This is my first post, so please be gentle.

I’m looking at ways to try lowering my EGTs at WOT (other than fueling and ign timing), and am wondering if injecting into an open valve/chamber as opposed onto a closed valve might achieve this.

I’m thinking that injecting in to the chamber (and hence the fuel evaporation occurring within the chamber) should help cool things down a bit.

For the sake of a stable idle I’m using an injection end angle of 240deg (closed valve), it’s also around this across the revs/load range.

My ECU allows me use either start or end angle for injection, and calibrate the angle as a function of revs and load on a 3d table. I’m considering swapping to a start angle strategy and starting my injection in high load/rev areas (where EGTs are high) at an angle just after the cam overlap phase, so around 385deg when the exhaust cam closes fully.

Clearly I could just go and try it, but am asking in case I’m way off the mark, or there are other things I need to consider?

Thanks,

Jezz

I don't think you will find much difference in EGTs with injection timing, and I think you should try it and report what you find.

Why are you not willing to change fueling and timing to achieve your goal?

He may have reached the limits he's happy with that way?

Not sure how much difference it will make, if any - might even hurt it rather than improve it?

About the only thing I can think being useful is if the injection timing is such that there is no fuel being pulled through to the exhaust on overlap and possibly being combusted there, but that's a long shot if it is actually an issue?

Hi David,

Thanks for the reply, I'll give it a go if/when it stops raining...

I'm probably close to the limit with respect to both fuel and ign; going from 11.3:1 to around 10.7:1 makes little difference to the EGTs (if anything it made them worse, is that conceivable?) and I don't really fancy adding any more timing; so was looking to investigate if there were any other avenues to explore.

FWIW I've just ordered a new EGT sensor and gauge to validate the one I'm running to make sure I'm not chasing a dodgy sensor, though I've no reason to believe there's an issue with the existing one.

Cheers,

Jezz.

Gord said

>>>About the only thing I can think being useful is if the injection timing is such that there is no fuel being pulled through to the exhaust on overlap and possibly being combusted there, but that's a long shot if it is actually an issue?
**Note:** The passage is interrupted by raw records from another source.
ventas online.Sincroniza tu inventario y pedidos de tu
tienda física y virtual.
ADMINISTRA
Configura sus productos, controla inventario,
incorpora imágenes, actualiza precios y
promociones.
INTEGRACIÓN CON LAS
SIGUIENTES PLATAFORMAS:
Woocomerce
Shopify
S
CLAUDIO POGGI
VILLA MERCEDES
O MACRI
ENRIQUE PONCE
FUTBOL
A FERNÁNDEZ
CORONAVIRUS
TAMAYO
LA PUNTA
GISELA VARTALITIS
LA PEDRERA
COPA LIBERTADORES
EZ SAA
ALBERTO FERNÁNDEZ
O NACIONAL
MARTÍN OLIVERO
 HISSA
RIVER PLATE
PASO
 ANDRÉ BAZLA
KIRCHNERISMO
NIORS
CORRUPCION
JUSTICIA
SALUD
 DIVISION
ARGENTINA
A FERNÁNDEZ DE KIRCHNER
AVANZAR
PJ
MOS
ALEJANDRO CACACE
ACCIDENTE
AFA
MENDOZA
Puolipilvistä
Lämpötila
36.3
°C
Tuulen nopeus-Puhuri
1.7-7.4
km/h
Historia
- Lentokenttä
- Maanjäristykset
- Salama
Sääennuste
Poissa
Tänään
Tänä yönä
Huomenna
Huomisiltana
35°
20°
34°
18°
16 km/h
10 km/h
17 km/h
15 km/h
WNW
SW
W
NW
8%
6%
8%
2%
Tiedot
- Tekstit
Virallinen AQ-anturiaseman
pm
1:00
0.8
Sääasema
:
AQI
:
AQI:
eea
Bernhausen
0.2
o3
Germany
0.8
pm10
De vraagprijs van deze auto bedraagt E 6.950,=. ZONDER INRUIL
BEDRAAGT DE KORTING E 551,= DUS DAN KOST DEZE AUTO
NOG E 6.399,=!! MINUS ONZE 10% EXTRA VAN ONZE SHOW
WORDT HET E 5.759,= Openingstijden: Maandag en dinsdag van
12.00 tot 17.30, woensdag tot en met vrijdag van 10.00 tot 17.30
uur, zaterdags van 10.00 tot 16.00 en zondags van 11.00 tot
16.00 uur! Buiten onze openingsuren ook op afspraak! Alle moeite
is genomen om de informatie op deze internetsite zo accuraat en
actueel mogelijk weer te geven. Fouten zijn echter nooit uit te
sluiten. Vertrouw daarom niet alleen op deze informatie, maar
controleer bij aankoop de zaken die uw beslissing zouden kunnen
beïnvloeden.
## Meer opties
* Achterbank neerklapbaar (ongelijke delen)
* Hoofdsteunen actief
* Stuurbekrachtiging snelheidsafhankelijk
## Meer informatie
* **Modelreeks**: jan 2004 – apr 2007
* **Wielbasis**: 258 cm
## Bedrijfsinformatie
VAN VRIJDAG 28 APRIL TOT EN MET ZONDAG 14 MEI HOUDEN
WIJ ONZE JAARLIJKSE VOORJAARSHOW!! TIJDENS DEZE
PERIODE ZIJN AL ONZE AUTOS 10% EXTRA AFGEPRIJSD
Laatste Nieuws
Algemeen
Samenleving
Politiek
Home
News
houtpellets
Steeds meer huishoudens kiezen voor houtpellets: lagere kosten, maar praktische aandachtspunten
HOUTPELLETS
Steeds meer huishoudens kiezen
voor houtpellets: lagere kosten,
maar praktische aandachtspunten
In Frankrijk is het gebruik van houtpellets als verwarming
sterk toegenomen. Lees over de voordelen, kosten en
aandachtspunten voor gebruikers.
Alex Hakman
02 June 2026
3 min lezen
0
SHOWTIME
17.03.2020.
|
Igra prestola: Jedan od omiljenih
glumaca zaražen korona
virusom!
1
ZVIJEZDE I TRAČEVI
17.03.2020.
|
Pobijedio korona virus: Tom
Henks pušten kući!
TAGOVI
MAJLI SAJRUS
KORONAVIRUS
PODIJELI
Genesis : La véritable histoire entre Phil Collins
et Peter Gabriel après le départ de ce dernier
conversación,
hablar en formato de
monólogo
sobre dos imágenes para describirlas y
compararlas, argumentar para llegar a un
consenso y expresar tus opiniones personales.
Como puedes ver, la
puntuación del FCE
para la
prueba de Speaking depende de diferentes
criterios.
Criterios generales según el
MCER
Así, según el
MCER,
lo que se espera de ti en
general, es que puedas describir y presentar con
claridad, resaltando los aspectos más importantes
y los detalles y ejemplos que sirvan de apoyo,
TBH I had an issue roughly relating to this, I noticed a reasonable (embarrassing?) amount of black smoke as I was coming on boost which I fixed by moving the end angle back, I think what was happening was fuel was being injected and blown through during overlap whilst EMAP ratio was low enough to allow it. Moving the timing back to fixed that issue.

You're right it may make it worse if atomisation/evaporation is poor.